Megan runzelte besorgt die Stirn. »Was ist, wenn der Matador verletzt wird?«
Jaime zuckte mit den Schultern. »In einem Nest wie diesem wird er wahrscheinlich zum Stadtbarbier gebracht, der ihn wieder zusammenflickt.«
Beim nächsten Angriff brachte der Matador sich durch einen Sprung zur Seite in Sicherheit, was von den Zuschauern mit Buhrufen quittiert wurde.
»Schade, dass Sie keinen besseren Kampf sehen, Schwester«, sagte Felix entschuldigend. »Sie sollten einen der Großen erleben! Ich habe Manolete, el Cordobez und Ordonez gesehen. Sie haben den Stierkampf zu einem unvergesslichen Schauspiel gemacht.«
»Ich habe von ihnen gelesen«, bestätigte Megan.

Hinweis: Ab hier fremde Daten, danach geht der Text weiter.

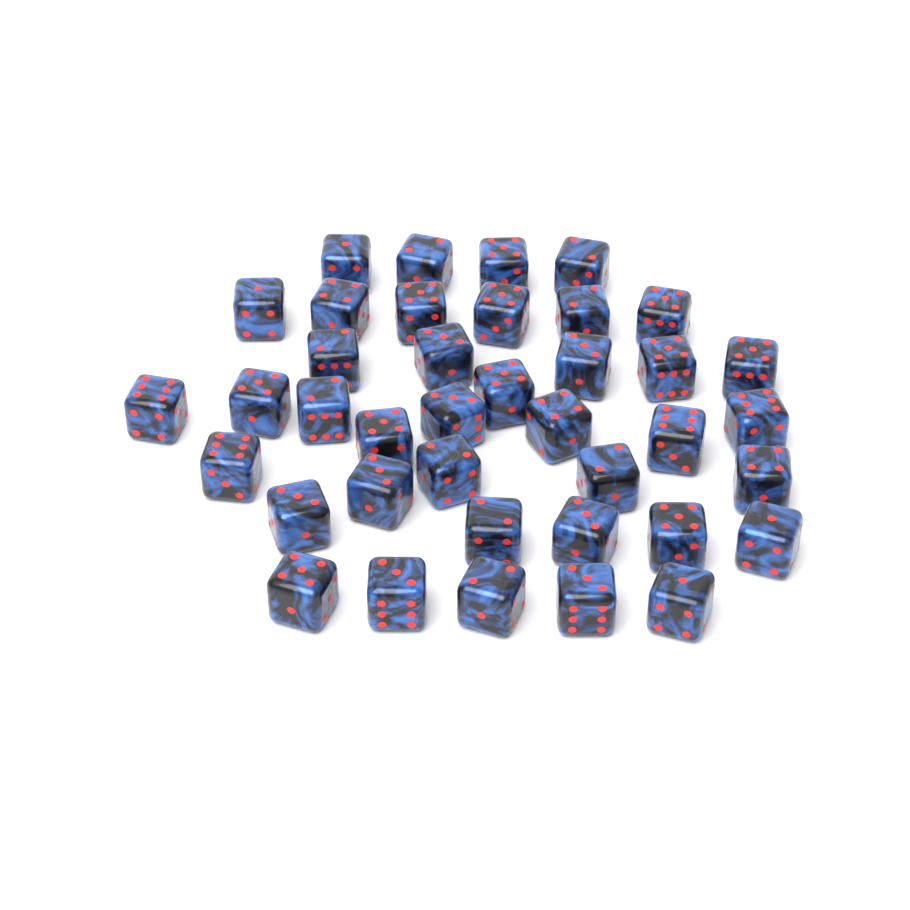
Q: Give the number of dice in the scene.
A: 39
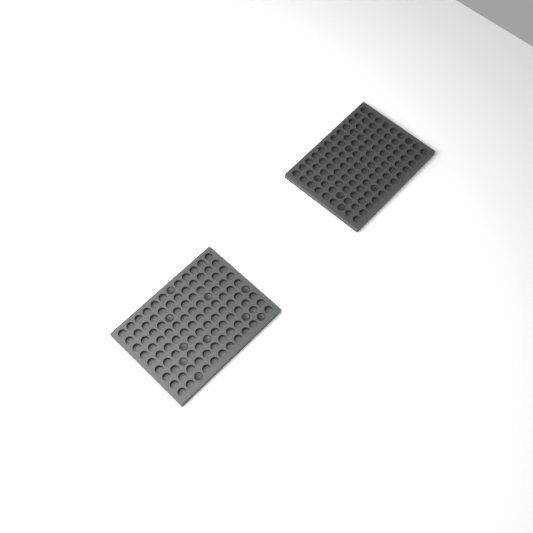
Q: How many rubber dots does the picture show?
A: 16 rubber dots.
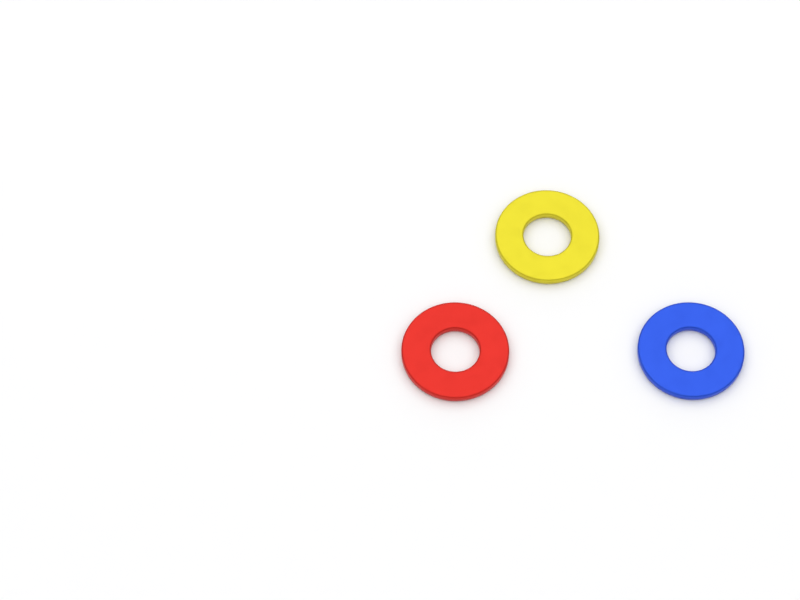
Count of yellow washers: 1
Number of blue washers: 1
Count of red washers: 1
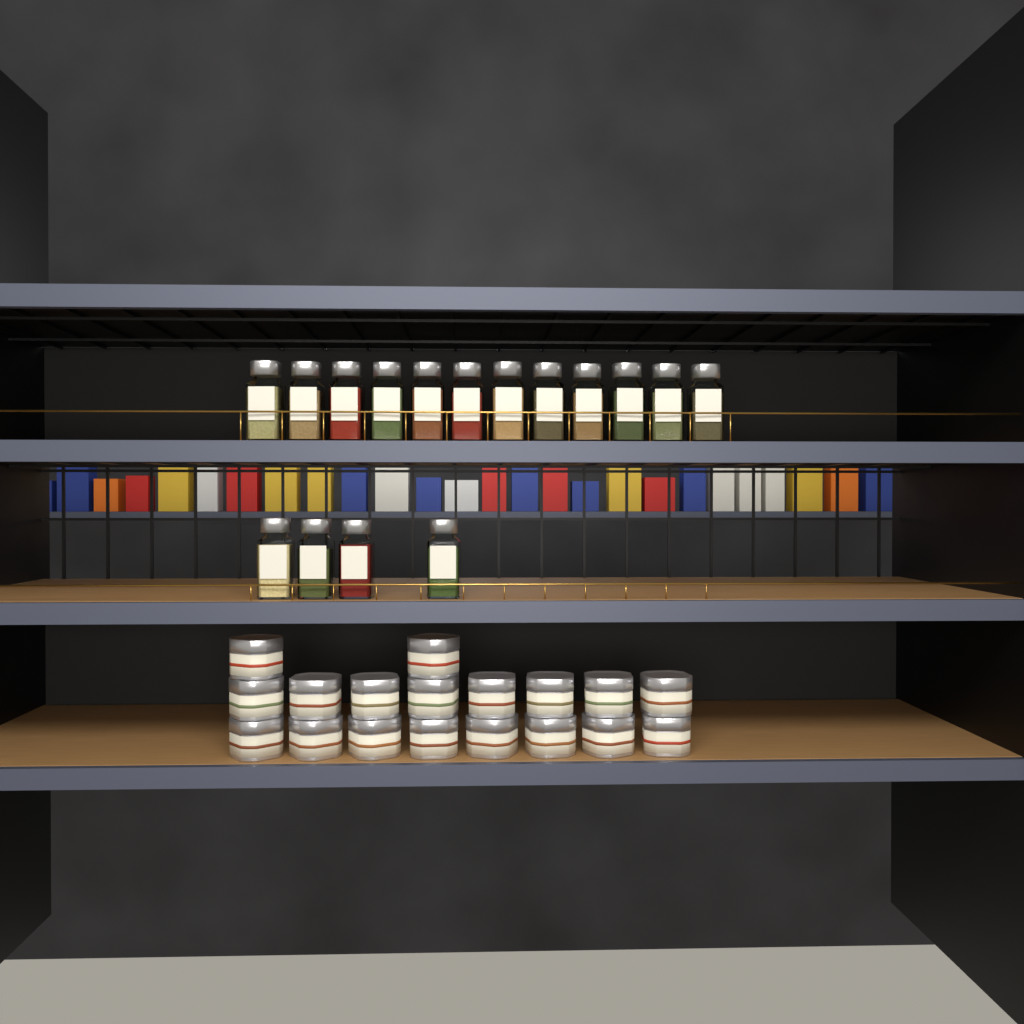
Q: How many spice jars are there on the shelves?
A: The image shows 16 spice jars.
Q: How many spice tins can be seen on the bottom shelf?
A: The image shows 18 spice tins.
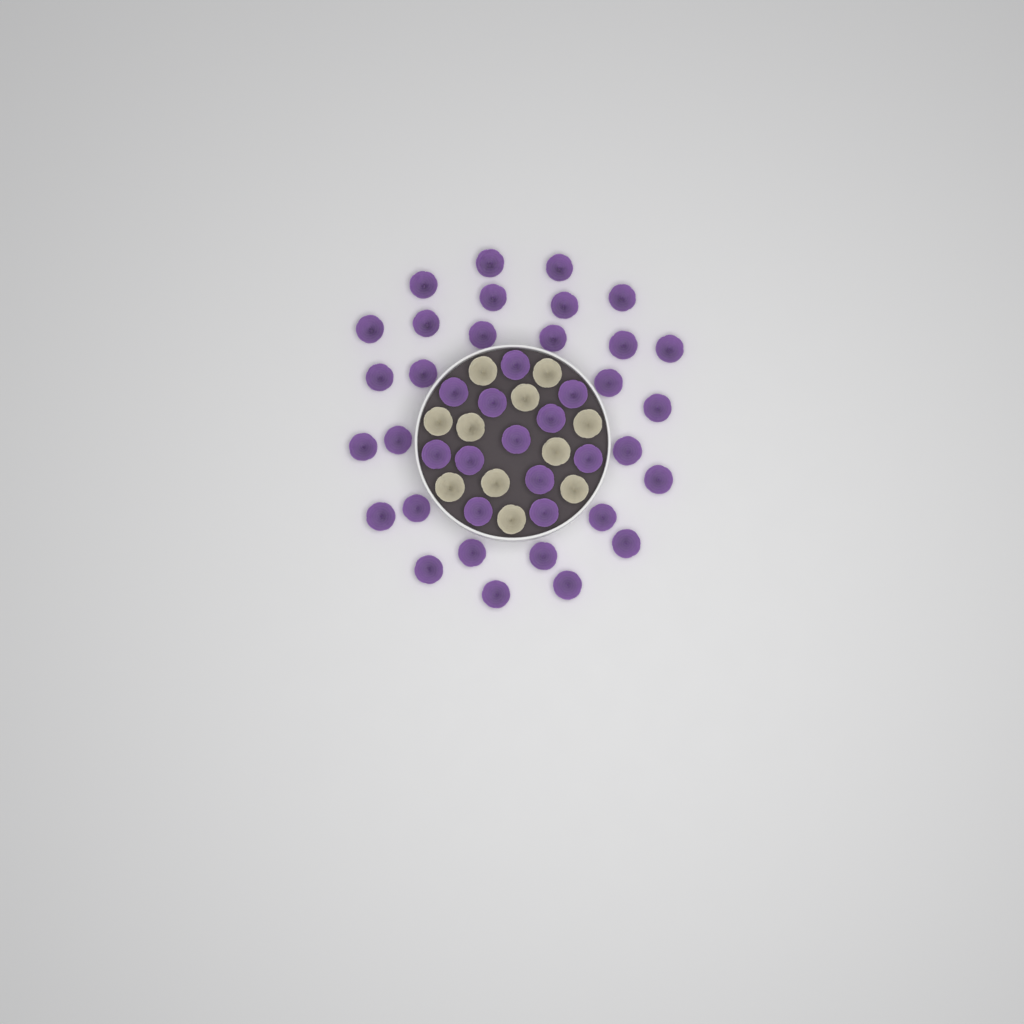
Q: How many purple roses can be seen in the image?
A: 41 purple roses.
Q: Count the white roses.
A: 11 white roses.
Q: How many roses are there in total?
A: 52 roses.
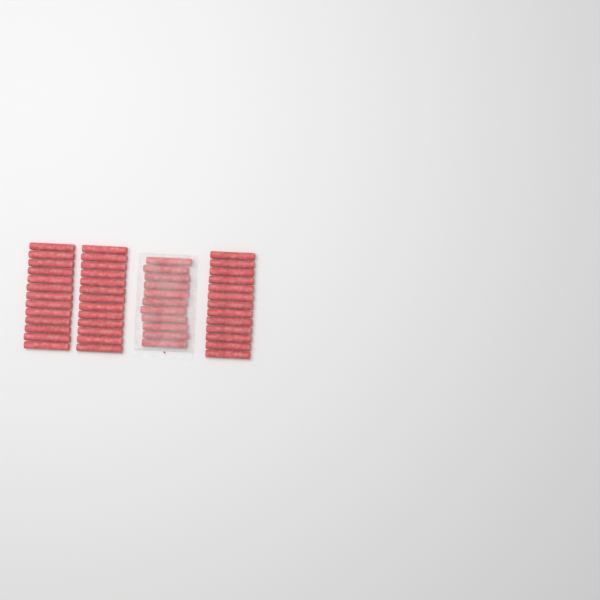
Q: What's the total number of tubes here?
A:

»Kennen Sie die verrückte Geschichte, die über Mano-lete erzählt wird?« fragte Felix.
»Welche Geschichte?«
»Anfangs, so wird erzählt, ist Manolete nur ein gewöhnlicher Stierkämpfer gewesen - nicht besser und nicht schlechter als hundert andere auch. Er war mit einem schönen Mädchen verlobt, aber eines Tages hat ihm ein Stier die Hörner in den Unterleib gebohrt, und sein Arzt hat ihm erklärt, er könne nun keine Kinder mehr zeugen. Manolete hat seine Verlobte so geliebt, dass er ihr diesen Befund verschwiegen hat, weil er fürchtete, sie würde ihn dann nicht mehr wollen. Die beiden haben geheiratet, und nach ein paar Monaten hat sie Manolete stolz mitgeteilt, sie erwarte ein Baby. Nun, er hat natürlich gewusst, dass das nicht sein Kind sein konnte, und sie deshalb verlassen. Die Ärmste hat daraufhin Selbstmord begangen.
Manolete hat wie ein Verrückter reagiert. Er wollte nicht mehr weiterleben, deshalb hat er in der Arena Dinge gewagt wie noch kein Matador vor ihm. Er hat sein Leben aufs Spiel gesetzt, weil er den Tod gesucht hat, und ist der größte Matador der Welt geworden. Zwei Jahre danach hat er sich wieder verliebt und das Mädchen geheiratet. Wenige Monate später hat sie ihm stolz mitgeteilt, sie erwarte ein Baby. Und bei dieser Gelegenheit hat Manolete dann entdeckt, dass sein Arzt sich geirrt hatte.«
»Wie schrecklich!« rief Megan aus.
Jaime lachte laut. »Eine interessante Geschichte! Ob was Wahres dran ist?«
»Warum nicht?« fragte Felix.
Amparo hörte mit ausdrucksloser Miene zu. Sie hatte Jaimes wachsendes Interesse an der Nonne verärgert registriert. Die Schwester soll sich lieber vorsehen.
Essenverkäufer mit vorgebundenen Schürzen stiegen die Tribüne hinauf und hinunter und riefen ihre Ware aus. Einer von ihnen näherte sich der Reihe, in der Jaime Miro und die anderen saßen.